O
poder e ânsia dele andam no ar, em cada hora e em cada instante deste fim de
semana. Nos estádios e nos estúdios, nas urnas do voto ou no silêncio das
alcovas, onde as matrizes partidárias nem pregam olho, suspensas daquela espada
que lhes dará ou lhes amputará as rédeas do poder – o poder de impor, de coagir
e de submeter aos seus cânones os futuros súbditos. Até (escandalosamente verifico)
as instâncias ditas religiosas, sejam quais forem o dogma e a crença, levam a
palma nesta cobiça latente de “dominar o rebanho”, como bem o prenunciou Pedro,
o Pescador (2Pet.5,3). Moldar a vaso
e o utente à imagem do oleiro, sofisticar a ideia, despersonalizar a
individualidade originária da pessoa humana até ao cúmulo da lavagem dos
cérebros – eis na generalidade a ambição dos poderosos ganhadores das refregas
sociais, políticas, religiosas. E é neste rescaldo vicioso que nascem e se
consumam as guerras fratricidas. A realidade não o desmente, desde os confins
da história. Caso flagrante é o que nos é oferecido nos textos deste domingo, como relata o Livro dos Actos,
capítulo 15,1.2.22-29.
Era considerável número de pagãos idólatras
e agnósticos gregos que aderiam ao ideário da nova revolução evangélica.
Confrontados com tanta gente estranha que se juntava ao grupo, entenderam
alguns dos veteranos (denominados judaizantes) impor aos recém-convertidos as
suas normas, usos e costumes, entre os quais a obrigatoriedade da circuncisão,
o que provocou sérios litígios na comunidade dos crentes e com tal jaez que foi
necessário recorrer ao Conselho Apostólico, reunido de emergência em Jerusalém.
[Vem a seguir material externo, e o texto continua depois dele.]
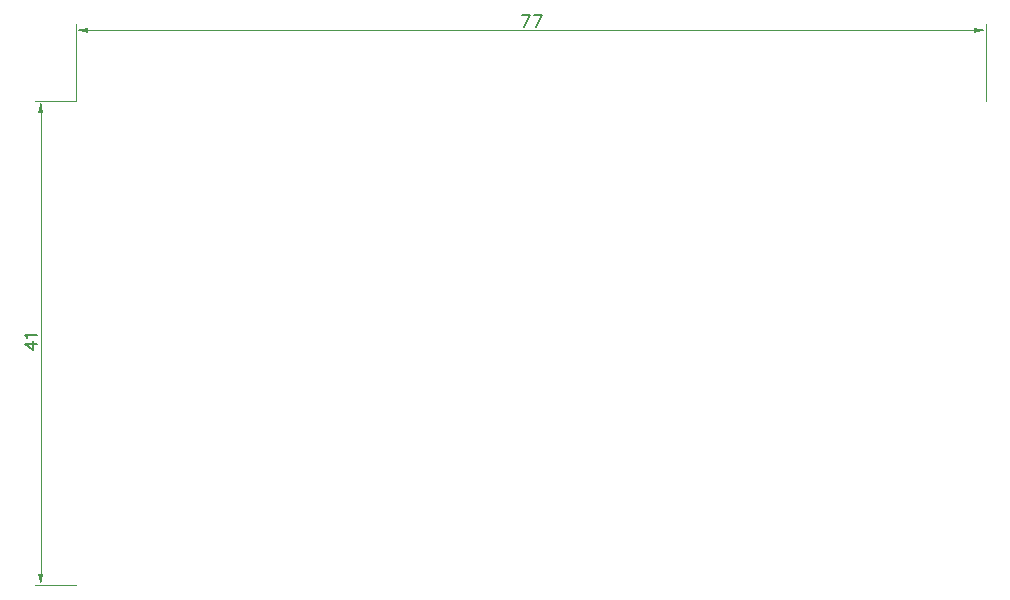
<source format=gbr>
G04 DipTrace 3.3.1.1*
G04 TopDimension.gbr*
%MOIN*%
G04 #@! TF.FileFunction,Drawing,Top*
G04 #@! TF.Part,Single*
%ADD13C,0.001378*%
%ADD30C,0.006176*%
%FSLAX26Y26*%
G04*
G70*
G90*
G75*
G01*
G04 TopDimension*
%LPD*%
X394016Y2008189D2*
D13*
Y2264094D1*
X3425512Y2008189D2*
Y2264094D1*
X1909764Y2244409D2*
X433386D1*
G36*
X394016D2*
X433386Y2252283D1*
Y2236535D1*
X394016Y2244409D1*
G37*
X1909764D2*
D13*
X3386142D1*
G36*
X3425512D2*
X3386142Y2236535D1*
Y2252283D1*
X3425512Y2244409D1*
G37*
X394016Y2008189D2*
D13*
X256220D1*
X394016Y394016D2*
X256220D1*
X275906Y1201102D2*
Y1968819D1*
G36*
Y2008189D2*
X283780Y1968819D1*
X268031D1*
X275906Y2008189D1*
G37*
Y1201102D2*
D13*
Y433386D1*
G36*
Y394016D2*
X268031Y433386D1*
X283780D1*
X275906Y394016D1*
G37*
X1887531Y2256620D2*
D30*
X1906676Y2296768D1*
X1879881D1*
X1926677Y2256620D2*
X1945822Y2296768D1*
X1919027D1*
X263695Y1198015D2*
X223547D1*
X250297Y1178869D1*
Y1207565D1*
X231196Y1219916D2*
X229251Y1223763D1*
X223547Y1229511D1*
X263695D1*
M02*

</source>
Sempre a ambição atávica de sujeitar ao domínio dos poderosos anciãos os novos
prosélitos, como se de velhas praxes se tratasse, às quais devessem submeter-se
os caloiros!... E o mais estranho é que as hierarquias sucedâneas nunca se libertaram
dessa deformação congénita!
Trago hoje à colação o texto dos Actos
para relevar a inteligente – direi, salomónica – decisão do Conselho Superior
da magistratura apostólica: “Não é lícito impor aos novos crentes tal obrigação”.
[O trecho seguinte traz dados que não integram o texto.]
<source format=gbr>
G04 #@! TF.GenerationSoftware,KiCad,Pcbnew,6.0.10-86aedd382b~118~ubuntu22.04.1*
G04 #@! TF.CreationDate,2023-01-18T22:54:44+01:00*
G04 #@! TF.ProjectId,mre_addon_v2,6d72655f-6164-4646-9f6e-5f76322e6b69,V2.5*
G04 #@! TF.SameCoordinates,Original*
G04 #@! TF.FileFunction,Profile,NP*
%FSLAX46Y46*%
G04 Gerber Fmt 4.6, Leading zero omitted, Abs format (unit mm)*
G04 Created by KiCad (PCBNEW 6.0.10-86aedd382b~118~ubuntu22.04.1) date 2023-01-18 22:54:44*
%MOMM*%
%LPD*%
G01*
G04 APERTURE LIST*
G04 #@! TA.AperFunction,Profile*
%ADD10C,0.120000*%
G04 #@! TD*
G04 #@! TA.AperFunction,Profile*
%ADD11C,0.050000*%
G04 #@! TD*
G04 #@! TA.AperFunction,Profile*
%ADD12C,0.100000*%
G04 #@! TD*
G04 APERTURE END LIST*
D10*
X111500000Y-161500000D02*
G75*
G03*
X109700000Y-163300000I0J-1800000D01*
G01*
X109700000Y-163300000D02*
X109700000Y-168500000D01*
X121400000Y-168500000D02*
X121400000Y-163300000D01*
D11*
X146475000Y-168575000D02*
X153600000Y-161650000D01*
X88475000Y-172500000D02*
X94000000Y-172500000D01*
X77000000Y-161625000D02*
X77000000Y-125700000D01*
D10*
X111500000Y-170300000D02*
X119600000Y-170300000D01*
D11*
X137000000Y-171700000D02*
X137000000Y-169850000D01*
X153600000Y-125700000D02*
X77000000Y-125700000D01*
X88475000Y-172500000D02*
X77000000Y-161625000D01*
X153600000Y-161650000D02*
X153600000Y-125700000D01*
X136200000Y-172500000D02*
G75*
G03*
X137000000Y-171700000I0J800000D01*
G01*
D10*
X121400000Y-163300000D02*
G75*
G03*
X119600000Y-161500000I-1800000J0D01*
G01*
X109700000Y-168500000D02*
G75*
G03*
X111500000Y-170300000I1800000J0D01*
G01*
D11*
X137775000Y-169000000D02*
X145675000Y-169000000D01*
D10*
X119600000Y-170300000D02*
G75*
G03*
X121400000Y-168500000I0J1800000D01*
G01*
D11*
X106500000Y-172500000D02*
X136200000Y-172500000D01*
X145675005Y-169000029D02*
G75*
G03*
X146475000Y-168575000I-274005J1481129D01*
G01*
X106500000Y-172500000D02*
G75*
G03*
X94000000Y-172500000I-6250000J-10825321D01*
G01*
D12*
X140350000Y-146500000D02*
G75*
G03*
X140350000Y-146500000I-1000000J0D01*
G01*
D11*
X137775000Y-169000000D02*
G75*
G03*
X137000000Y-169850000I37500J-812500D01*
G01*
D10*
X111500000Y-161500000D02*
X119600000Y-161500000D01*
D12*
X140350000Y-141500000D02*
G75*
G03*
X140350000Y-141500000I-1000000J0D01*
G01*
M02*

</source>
Caso encerrado. Mais relevo ainda a
coragem e a clarividência desses homens – iletrados, aos olhos do mundo – mas absolutamente
esclarecidos quanto à mensagem nuclear da sua luta, inspirada no pensamento
pró-activo do Mestre que ensinava, Ele
primeiro e Paulo de Tarso, mais tarde: “A letra mata, o espírito é que dá vida”.
(1Cor.3,6).
Quanta sabedoria e profundidade
intelectiva contidas nesta sentença milenar! E quanta insensatez, quanta imbecilidade
nas exigências de certos normativos, verdadeiros atestados de menoridade
semântica, em que durante séculos nadaram e chafurdaram as hierarquias! Até aos
nossos dias! A cega ambição do domínio ofuscara-lhes a mente e o pudor e nem
chegaram a lobrigar o ridículo em que caíram. Apontando os grossos dedos para a letra da lei moisaica, os velhos
inquisidores pretenderam matar Galileu Galilei. Os novos inquisidores saciam
tão facilmente o seu “ego” autoritário, com o mesmo apetite com que os abutres
se refastelam com a carne podre dos entulhos. Nem vêem sequer que os seus
velhos códigos apodreceram à luz da Razão e do Amor. É a grande luta, tantas
vezes incompreendida, de Francisco Papa!
Sim, do Amor! O mesmo de que nos fala o
Mestre no texto de João, 14, 23-29. “O Espírito do Amor ensinar-vos-á toda a
Verdade”. O mesmo que levou o génio de Agostinho de Hipona a escrever esta
fórmula, aparentemente escandalosamente, mas surpreendentemente vital: Ama et quod vis fac – “Ama e faz o que
quiseres”. É o Espírito do Amor – e não a naftalina dos códigos funérios – que ilumina
as veredas e as auto-estradas que seguramente nos levam à Felicidade.
25.Mai.19
Martins Júnior
Uma narrativa longa e de uma profundidade intelectiva e abrangente. Mas, a quem se dirige o seu autor?